4.踊り子 / covered by 朝日南アカネ,戌亥とこ,町田ちま

 Nornis(朝日南アカネ,戌亥とこ,町田ちま)というユニット自体には壮大で豊かな歌声で”聴かせる”曲が得意なイメージがあったのだが、この曲は耳に触れる音が柔く軽く丁度人肌のような温度感があり、MVにも等身大の彼女たちが描かれている。
 終わった恋の寂しさを穏やかに、そしてほんの少し名残惜しそうな言葉を交えて歌われるこの曲は、今思えばネットの海で道が交わったのちに彼女を見送る私たちに、袂を分かつ彼女らに、そしてひとり歩んでいく彼女に、それぞれ重ねられるようになっているのかもしれない。
 日常に寄り添って囁くような歌声が、ステージ上の彼女たちよりもう少し身近な存在として感じられる、白熱電球の橙色の灯りのような一曲だ。

5.貴方だけが、幸せでありますように。/ covered by 緑仙

 私が個人的に原曲が好きすぎるが故にカバー動画が出ることからそもそも衝撃的だった一本。ポエトリーリーディングを交えながら独特なリズムで言葉を紡ぐこの曲を緑仙がどのように表現するのか告知段階から楽しみにしていた。
 多彩な声を余すことなく使った絶望がまさにそこにある。淡々とした語り口から少し高めの幼さを感じる声に移り、希望と無垢の皮を被った言葉で追い詰めていく様が恐ろしい。その表現力はもはや熟練者のそれであり、歌えない楽曲はないのではないかと思うほどだ。
 明るく辛辣に、笑顔で絶望的に、そういう相反するものを含んだ上で更に聞き手に豊かに想像させる余地があり、視聴後に心地良いだけではない余韻がある。
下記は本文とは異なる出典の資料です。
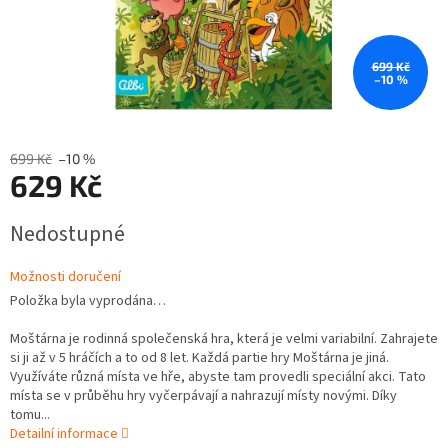
699 Kč
–10 %
699 Kč
–10 %
629 Kč
Měrná
Nedostupné
cena:
Možnosti doručení
Položka byla vyprodána…
Moštárna je rodinná společenská hra, která je velmi variabilní. Zahrajete
si ji až v 5 hráčích a to od 8 let. Každá partie hry Moštárna je jiná.
Využíváte různá místa ve hře, abyste tam provedli speciální akci. Tato
místa se v průběhu hry vyčerpávají a nahrazují místy novými. Díky
tomu...
Detailní informace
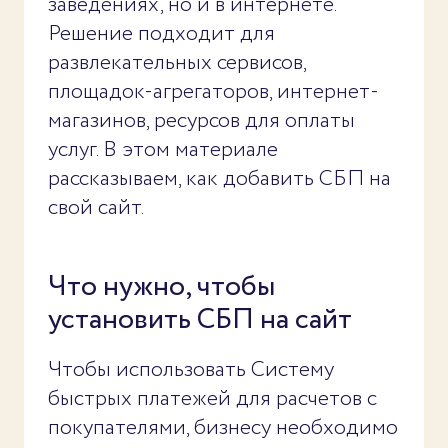
заведениях, но и в интернете.
Решение подходит для
развлекательных сервисов,
площадок-агрегаторов, интернет-
магазинов, ресурсов для оплаты
услуг. В этом материале
рассказываем, как добавить СБП на
свой сайт.
Что нужно, чтобы
установить СБП на сайт
Чтобы использовать Систему
быстрых платежей для расчетов с
покупателями, бизнесу необходимо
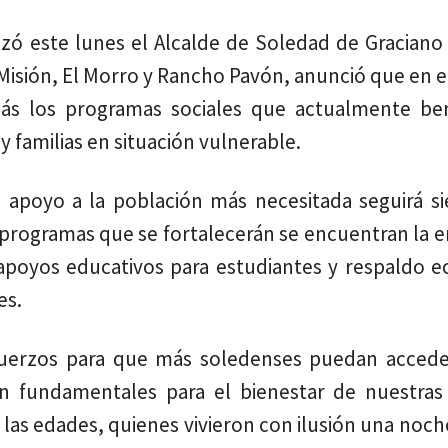
izó este lunes el Alcalde de Soledad de Graciano
Misión, El Morro y Rancho Pavón, anunció que en 
ás los programas sociales que actualmente ben
 familias en situación vulnerable.
l apoyo a la población más necesitada seguirá s
s programas que se fortalecerán se encuentran la 
 apoyos educativos para estudiantes y respaldo 
es.
fuerzos para que más soledenses puedan accede
fundamentales para el bienestar de nuestras f
las edades, quienes vivieron con ilusión una noch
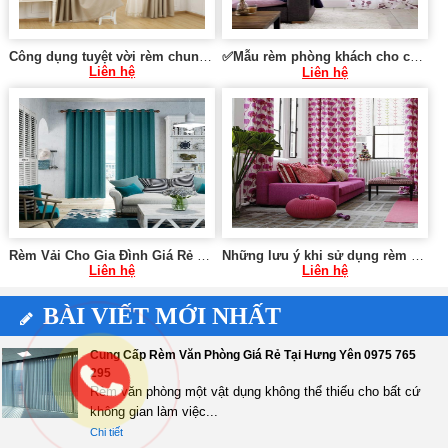
Công dụng tuyệt vời rèm chung cư mang lại tại Hà Nội 0975 765 295 SK086
✅Mẫu rèm phòng khách cho chung cư tại Hà Nội 0975 765 295 SK589
Liên hệ
Liên hệ
Rèm Vải Cho Gia Đình Giá Rẻ Tại Hà Nội SK592
Những lưu ý khi sử dụng rèm cửa chung cư 0975765295 SK59
Liên hệ
Liên hệ
BÀI VIẾT MỚI NHẤT
Cung Cấp Rèm Văn Phòng Giá Rẻ Tại Hưng Yên 0975 765
295
Rèm văn phòng một vật dụng không thể thiếu cho bất cứ
không gian làm việc...
Chi tiết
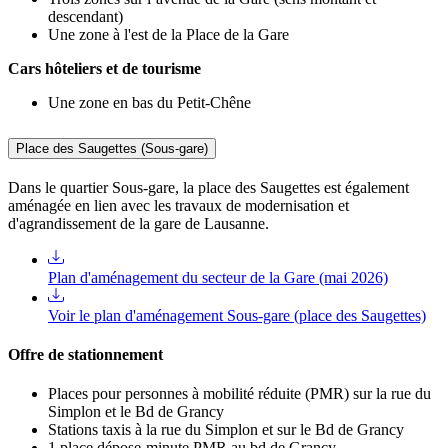
descendant)
Une zone à l'est de la Place de la Gare
Cars hôteliers et de tourisme
Une zone en bas du Petit-Chêne
Place des Saugettes (Sous-gare)
Dans le quartier Sous-gare, la place des Saugettes est également
aménagée en lien avec les travaux de modernisation et
d'agrandissement de la gare de Lausanne.
Plan d'aménagement du secteur de la Gare (mai 2026)
Voir le plan d'aménagement Sous-gare (place des Saugettes)
Offre de stationnement
Places pour personnes à mobilité réduite (PMR) sur la rue du
Simplon et le Bd de Grancy
Stations taxis à la rue du Simplon et sur le Bd de Grancy
1 place dépose-minute PMR au bd de Grancy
ポテンシャルもさることながら、それを活かす努力や向上心も持ち合わせたアーティスト緑仙を感じさせられた。

さいごに

 書いてみたものの、こんなに絞るのが大変なのかというくらい悩んだ結果、思ったよりも時間がかかってしまった。にじさんじに所属しているライバーも国内外含めて相当な数なので当然ではある上に、全てを聴ききれていないのもまた事実だ。まだ見ぬ素敵な歌声に出会うためにもアンテナを張っていきたい。
 また、おすすめのライバー・動画があれば随時教えていただきたいと思っています。何卒よろしくお願い申し上げます。

 そしてこの記事をのんびり書いているうちに既にまた素敵な歌動画があがっているのでそちらは2023下半期で括って年明けに紹介する可能性が大いにある。まだ7月中旬というのに良い動画が多すぎる。
 また本記事で挙げた動画はどれもカバー動画だったが、オリジナル曲も各ライバーの拘りを感じるものが多いため、こちらは投稿時期の縛りは設けず記事を書いてみたいとも思っている。その時はまた、お付き合いください。